The Scientist’s Rainbow

How many colors do you need? Color costs money to print, and disappears when you laser print, fax, or photocopy a graphic, and some people (like me) have trouble seeing it. This is why I use grayscale graphics wherever possible, saving color for emphasis (I’ll say more about this in a future post).

The opposite of this approach is a graphic that uses every color in the visible spectrum for no apparent reason. One finds this so often in computer-generated charts in scientific publications that I call it The Scientist’s Rainbow. Once identified, you’ll see it everywhere. Here’s a good example.

rainbow1.jpg

The original had no key to the colors, and they seem to correspond only to the scale on the y-axis. One way of testing whether color is conveying any information is to convert the graphic to grayscale.

rainbow1b.jpg

So this color was just for decoration—yes, rainbows are pretty. But sometimes the Scientist’s Rainbow is actually impeding communication. The visual spectrum isn’t arranged in an intuitive order, and if there’s a scattering of colors it can be pretty hard to extract values for the mess.

rainbow2.jpg

We sould start by extracting the meaningful stuff from the empty space. I expanded the vertical scale until the pixels were squares, not rectangles, converted everything to grayscale, blurred away the sharp edges, and messed with the contrast a little.

rainbow2b.jpg

Note that the lightest areas are not the highest intensity, but correspond to yellow and green in the middle of the spectrum. The highest values on the colored graph are reds, which are as dark as the blues at the other end (so the original would be meaningless as soon as it was photocopied). We’d be best to plot the raw data again using a black-to-white scale, although some clever color substitution in Photoshop could also convert a rainbow to shades of gray. That sort of work is best left to interns though, with their love of drudgery.

August 28, 2006

Ditch the Tables, NYT!

Tables are often better than charts, especially with just a few data points. But sometimes a graph is what you need. Here’s an example from the Sunday New York Times magazine of August 6th. It shows American opinons on what to do about Iran.

nyt-table.gif

Quick, what’s the message of the table? That most people think we should use diplomacy against Iran? If so, then why show three surveys? There must be some kind of trend here. Wait, why is the timeline going from right to left? OK, there seems to have been a dip in support for military action back in May, or was that a rise in the number of people who don’t think Iran is a threat? But there’s a 4% margin of error, isn’t there? Does that matter?

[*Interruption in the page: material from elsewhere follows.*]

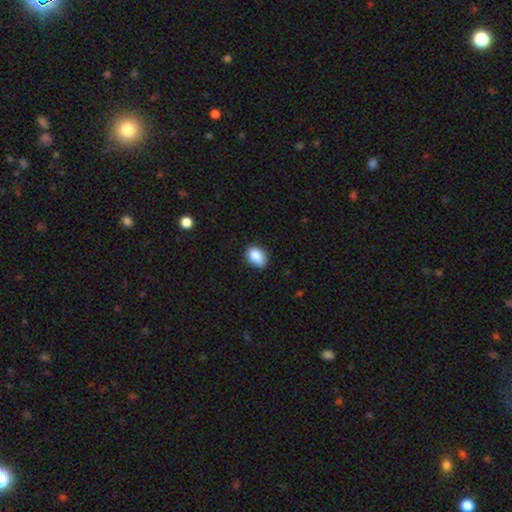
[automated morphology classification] Smooth or featured: smooth — 86% (star or artifact — 8%)
How rounded: in between — 74% (round — 25%)
Merging: none — 75% (minor disturbance — 20%)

Let’s try a graphical depiction. To reflect the 4% margin of error (presumably a 95% confidence interval 4 percentile points either side of the reported figure) I used an 8 pt line, where 1 pt = 1 pixel = 1 per cent when I originally constructed the graph in Illustrator. It would have been better to apply a linear gradient to each line that fades from the midpoint to the edges, but Illustrator can’t do that very easily.

nyttablelines.gif

I went into the public records and added the poll results for February, which are almost exactly the same as June. For some reason the Times left them out, though they had plenty of room. So is the dip in May significant? Did something happen then that the Times should be telling us about? Who knows?

But before we start over-analyzing the data, here are two different polls, both taken in February 2006. Note the difference in responses to essentially the same questions.

nyttablebars.gif

So the biggest differences are caused by pollsters; any supposed “trend” in the Times data is no greater than the difference between two simultaneous polls with slightly different questions. If the media just put a few polls side by side, maybe we’d lose our ill-founded confidence in them.


Why are we polling random Americans about what to do in Iran, anyway? Here’s the opinion poll I’d like to administer:

  1. Should the United States take military action against Iran?
  2. Who’s the President of Iran, anyway? Starts with A. No googling!
  3. Name two cities in Iran, and two countries that border it.
  4. Out of France, China, Israel, and India, which has the most nuclear weapons, and which the fewest?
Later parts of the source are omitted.